Positive and relatively higher value for “sex” coefficient indicating that male tend to have a higher income compared to females if all the other factors were held constant. Also, the education feature has a positive and large coefficient too indicating that higher levels of education equate to higher probability of being in the above 50K income bracket.
Lastly, we notice a positive coefficient of 0.00015 for our interaction term, hours_per_week:age, implying that the term is significant suggesting that the relationship between hours_per_week and income_level changes significantly based on age.

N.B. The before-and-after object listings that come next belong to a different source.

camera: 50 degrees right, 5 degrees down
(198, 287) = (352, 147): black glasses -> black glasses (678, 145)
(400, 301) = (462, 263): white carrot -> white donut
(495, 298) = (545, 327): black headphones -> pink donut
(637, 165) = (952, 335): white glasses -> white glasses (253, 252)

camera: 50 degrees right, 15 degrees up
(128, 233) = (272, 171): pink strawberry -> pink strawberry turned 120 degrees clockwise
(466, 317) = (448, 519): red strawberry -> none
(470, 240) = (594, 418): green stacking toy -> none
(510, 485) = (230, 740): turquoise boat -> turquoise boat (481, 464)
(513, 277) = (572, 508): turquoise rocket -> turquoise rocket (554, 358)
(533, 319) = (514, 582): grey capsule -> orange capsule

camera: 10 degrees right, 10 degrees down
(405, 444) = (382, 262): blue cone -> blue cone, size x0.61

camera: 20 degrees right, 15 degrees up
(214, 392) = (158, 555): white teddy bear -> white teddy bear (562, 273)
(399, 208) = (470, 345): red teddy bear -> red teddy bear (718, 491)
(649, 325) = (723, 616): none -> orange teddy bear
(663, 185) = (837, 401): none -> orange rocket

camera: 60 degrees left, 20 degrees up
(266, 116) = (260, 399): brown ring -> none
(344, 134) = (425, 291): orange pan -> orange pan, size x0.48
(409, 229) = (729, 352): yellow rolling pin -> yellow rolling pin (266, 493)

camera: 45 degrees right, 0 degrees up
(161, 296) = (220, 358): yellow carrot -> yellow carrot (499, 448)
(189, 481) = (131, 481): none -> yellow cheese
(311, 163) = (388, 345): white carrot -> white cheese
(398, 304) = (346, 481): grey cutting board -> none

gg_resfitted(model_updated) +
geom_smooth(se=FALSE)
## `geom_smooth()` using method = 'gam' and formula = 'y ~ s(x, bs = "cs")'
plots <- gg_resX(model_updated, plot.all = FALSE)
plots$age
plots$hours_per_week
plots$education_num
plots$sex_binary
gg_reshist(model_updated)
## `stat_bin()` using `bins = 30`. Pick better value with `binwidth`.
gg_qqplot(model_updated)
gg_cooksd(model_updated, threshold = "matlab")
Our Cook’s D plot shows points with higer Cook’s D when compared to the rest of the observations, the notable one being the observation with a value of 15357. This shows that such observation and other several observations that are way above the horizontal threshold red line, have significant influence on the model’s coefficients. Removing those points would change the behavior of our model significantly.
The several observations with relatively higher Cook’s D could mean that they represent unique subgroups within our census income data set e.g. top earners individuals that our model might not be able to handle.
In this Data Dive, we improved our model’s performance by introducing both an interactive term, and a binary term, as well as adding another predictor variable. This resulted in a higher value for R-squared and reduced residual standard error. We also experienced Simpson’s paradox in effect in the relationship of one of our predictor variables and the target variable. Finally, we made several diagnostic plots to investigate whether the model was following the assumptions of linear regression.
We note that since our target variable is binary, linear regression might not be the most suitable tool for building a model. In a matter of fact, our diagnostic plots have shown this to be the case. However, we understand the requirement for this data dive was to use a linear regression - that’s why we proceeded accordingly.